At some point last week, Kristin asked if I wanted to go with her yesterday to Asheville. She was going to go help her friend Motor officiate some roller derby bouts, but we figured I could skip out on most of that if I wanted to and just get out of town for a while. She also invited our friends Logan and Becky, and we decided to just meet up on Saturday morning, head to Asheville, and wing it. After a bit of a slow start (I am the only one in the group who is consistently on time), we were in Kristin's car and heading east, and then:
There we were.
I've been to Asheville once before, to tour the Biltmore:
which was formerly the largest private home in America (I say formerly because I don't think anyone actually lives there now and it's mostly operated as a museum and wedding venue), but we didn't really go into town and see anything, so I was excited to walk around for a while. I've heard a lot of good things about Asheville and everyone said that I would love it, and it turns out to be a nice city to visit.
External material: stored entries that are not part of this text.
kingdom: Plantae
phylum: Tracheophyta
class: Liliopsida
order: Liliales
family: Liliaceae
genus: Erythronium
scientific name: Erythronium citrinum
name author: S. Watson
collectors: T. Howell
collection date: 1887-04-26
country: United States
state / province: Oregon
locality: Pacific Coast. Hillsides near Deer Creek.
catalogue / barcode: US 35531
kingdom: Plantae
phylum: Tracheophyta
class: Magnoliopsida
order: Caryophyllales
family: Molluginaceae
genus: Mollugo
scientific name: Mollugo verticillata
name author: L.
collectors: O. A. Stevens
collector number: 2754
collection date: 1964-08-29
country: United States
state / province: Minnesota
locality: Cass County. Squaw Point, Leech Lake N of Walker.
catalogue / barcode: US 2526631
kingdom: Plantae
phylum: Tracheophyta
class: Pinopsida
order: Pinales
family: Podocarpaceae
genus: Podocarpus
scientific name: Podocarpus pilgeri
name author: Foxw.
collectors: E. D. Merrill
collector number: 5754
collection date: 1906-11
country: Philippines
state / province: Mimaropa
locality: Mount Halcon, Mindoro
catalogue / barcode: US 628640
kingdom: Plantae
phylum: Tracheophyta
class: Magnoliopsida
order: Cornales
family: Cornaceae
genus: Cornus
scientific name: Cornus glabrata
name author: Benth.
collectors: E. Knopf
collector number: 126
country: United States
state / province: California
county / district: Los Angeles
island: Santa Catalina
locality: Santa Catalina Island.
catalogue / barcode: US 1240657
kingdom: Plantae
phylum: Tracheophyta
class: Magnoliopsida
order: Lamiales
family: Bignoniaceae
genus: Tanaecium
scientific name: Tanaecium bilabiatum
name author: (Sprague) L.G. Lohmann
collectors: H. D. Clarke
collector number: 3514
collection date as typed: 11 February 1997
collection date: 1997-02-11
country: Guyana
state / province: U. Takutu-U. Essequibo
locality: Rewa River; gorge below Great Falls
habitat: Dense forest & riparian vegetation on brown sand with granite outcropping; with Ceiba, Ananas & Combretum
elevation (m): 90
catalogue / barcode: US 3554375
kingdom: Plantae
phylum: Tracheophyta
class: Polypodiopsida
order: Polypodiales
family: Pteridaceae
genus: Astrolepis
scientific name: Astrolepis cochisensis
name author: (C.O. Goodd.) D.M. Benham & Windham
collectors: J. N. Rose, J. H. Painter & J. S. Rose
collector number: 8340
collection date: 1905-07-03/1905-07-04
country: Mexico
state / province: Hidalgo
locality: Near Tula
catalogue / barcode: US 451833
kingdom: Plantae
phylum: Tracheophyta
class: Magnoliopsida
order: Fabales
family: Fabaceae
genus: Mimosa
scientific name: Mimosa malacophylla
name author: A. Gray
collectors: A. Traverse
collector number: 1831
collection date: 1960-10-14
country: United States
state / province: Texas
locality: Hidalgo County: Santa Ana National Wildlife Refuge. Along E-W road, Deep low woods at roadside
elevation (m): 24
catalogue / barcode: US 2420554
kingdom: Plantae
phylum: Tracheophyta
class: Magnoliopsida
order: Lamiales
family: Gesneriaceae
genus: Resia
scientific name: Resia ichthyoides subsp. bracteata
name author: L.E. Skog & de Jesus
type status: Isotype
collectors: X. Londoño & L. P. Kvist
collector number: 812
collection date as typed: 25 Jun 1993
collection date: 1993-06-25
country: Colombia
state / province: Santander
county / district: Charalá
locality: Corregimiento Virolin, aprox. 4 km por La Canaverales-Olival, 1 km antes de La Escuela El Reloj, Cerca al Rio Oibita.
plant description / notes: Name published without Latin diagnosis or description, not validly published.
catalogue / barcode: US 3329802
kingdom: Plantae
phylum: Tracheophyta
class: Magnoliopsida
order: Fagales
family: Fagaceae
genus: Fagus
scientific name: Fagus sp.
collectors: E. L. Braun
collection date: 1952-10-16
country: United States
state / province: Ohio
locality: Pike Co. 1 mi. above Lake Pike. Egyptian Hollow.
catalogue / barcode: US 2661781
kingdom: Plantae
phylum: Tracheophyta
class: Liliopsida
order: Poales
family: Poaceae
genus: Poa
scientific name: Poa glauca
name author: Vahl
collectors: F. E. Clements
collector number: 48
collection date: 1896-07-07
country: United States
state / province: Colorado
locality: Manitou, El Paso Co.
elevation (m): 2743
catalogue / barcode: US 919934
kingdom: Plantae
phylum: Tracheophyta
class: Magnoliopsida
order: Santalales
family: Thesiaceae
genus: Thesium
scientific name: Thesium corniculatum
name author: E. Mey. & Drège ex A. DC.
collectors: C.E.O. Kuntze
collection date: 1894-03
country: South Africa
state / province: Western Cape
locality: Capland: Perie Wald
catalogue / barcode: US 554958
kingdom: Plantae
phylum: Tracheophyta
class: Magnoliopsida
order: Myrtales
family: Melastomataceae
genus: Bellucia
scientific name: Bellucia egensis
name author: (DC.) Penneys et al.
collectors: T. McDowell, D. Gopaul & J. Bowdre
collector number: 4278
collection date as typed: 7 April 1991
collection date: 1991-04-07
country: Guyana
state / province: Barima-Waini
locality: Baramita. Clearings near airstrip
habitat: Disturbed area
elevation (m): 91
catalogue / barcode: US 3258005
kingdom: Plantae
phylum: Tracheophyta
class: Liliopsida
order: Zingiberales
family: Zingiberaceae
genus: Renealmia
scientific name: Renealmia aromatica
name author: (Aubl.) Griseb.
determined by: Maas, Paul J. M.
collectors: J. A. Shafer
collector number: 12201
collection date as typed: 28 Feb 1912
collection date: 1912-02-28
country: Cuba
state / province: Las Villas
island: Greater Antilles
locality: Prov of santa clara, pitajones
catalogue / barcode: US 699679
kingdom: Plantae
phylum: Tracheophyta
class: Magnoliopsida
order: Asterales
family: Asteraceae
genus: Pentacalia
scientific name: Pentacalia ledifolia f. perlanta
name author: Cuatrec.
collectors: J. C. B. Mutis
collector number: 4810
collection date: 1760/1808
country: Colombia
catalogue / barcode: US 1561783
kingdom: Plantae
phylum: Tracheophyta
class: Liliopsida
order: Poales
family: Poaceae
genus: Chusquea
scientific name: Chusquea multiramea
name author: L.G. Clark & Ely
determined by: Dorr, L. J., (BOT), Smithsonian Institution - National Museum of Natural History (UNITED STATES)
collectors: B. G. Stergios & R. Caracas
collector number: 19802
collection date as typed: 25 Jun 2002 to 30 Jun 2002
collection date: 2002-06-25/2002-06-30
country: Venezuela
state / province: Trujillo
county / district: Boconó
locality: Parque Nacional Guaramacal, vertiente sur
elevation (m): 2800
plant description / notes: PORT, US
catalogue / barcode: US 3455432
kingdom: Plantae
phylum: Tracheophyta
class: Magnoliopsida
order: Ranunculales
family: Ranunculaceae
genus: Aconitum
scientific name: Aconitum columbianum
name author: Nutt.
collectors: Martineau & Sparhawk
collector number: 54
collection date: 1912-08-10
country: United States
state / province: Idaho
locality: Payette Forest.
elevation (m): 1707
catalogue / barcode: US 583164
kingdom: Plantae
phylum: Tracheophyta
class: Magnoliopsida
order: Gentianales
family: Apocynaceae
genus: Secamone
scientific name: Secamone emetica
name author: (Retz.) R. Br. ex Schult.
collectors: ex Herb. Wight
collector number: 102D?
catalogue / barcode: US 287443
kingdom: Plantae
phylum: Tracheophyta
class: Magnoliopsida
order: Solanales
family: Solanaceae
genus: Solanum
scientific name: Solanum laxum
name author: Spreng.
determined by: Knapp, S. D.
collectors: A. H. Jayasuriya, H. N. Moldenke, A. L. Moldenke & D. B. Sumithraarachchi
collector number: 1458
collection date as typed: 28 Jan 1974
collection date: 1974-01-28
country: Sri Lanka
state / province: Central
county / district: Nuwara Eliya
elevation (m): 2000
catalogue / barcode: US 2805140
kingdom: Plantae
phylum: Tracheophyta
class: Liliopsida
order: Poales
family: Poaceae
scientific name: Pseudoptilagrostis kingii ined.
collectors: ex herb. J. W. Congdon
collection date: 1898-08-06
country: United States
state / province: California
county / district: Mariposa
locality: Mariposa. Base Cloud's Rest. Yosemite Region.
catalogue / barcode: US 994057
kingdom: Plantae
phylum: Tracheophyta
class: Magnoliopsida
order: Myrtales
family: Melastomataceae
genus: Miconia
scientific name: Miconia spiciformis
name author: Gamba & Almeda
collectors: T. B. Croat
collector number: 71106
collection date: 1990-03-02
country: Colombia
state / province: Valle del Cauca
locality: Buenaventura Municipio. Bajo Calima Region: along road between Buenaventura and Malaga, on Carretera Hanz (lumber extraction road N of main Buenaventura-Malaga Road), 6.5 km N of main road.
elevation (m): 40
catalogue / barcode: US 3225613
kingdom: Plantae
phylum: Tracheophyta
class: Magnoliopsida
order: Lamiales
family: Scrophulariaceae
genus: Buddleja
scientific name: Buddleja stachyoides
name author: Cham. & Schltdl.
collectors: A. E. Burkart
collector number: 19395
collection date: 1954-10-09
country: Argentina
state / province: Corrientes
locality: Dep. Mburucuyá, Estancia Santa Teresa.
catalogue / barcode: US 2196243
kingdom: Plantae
Kristin didn't get to see much of it, because our late start meant that she had to go straight to derby. Logan and Becky were doing couple-type things, and I didn't want to do third wheel things so I struck off on my own and went solo for the day, and I had a really good time.
The business district of Asheville is very pretty and colorful:
It's full of interesting stores:
random street sculptures:
and street musicians:
So many street musicians.
I stopped counting them at thirty, but it seemed like there was one or more people playing a guitar, fiddle, bass, accordian, bongo drum, harmonica, or some combination of them roughly every five feet or so. On the one hand, it's nice to hear music everywhere you walk, but on the other hand it seems like there should maybe just be fewer musicians clogging the sidewalks.
Asheville also seems like a very dog-friendly city. I saw bowls like this:
outside of a lot of the stores.
I also saw a couple of famous landmarks, besides the giant iron pictured above. The convention center was right next to the Basilica of St. Lawrence:
and I spent a lot of time at the Grove Arcade:
It's an old building that's been completely renovated to house a lot of stores and restaurants, and is gorgeous inside:
I had a really nice lunch there:
at a counter by the window:
and read my book for a while before going back outside for more shopping and walking. Late in the afternoon I also had an ice cream soda at the lunch counter in the old Woolworth's:
which has been converted into two stories of gallery space:
went to a bunch of bookstores, bought a print at another gallery that I need to pick up a frame for, and eventually joined Kristin for derby:
before we had dinner, piled back into the car, and headed home.
3 comments:
we were confused by the iron as well, until we looked up and realized it went with the "flatiron" replica building behind it. We were staying across the street in a hotel that was built into a an old department store. I generally like hotels in histoirc structures, but this one was full of displays of clothes dummies in creepy old timey clothes. Add in the low lighting and it was like the twins scene in the shining everytime you got off the elevator. I understand what you mean about the street musicians though...at first I was excited, but then it was like...you know, maybe you all should form a big super band, or at least play something that goes together, because it got a bit cacophonous.
Yarn Wars killed me. Love it.
Wow that photo brought back memories of going to Woolworths to the lunch counter with my grandmother in the small town in Georgia where she lived. I knew I was a big kid when she would let me walk down the shopping center from the store where she worked to Woolworths all by myself.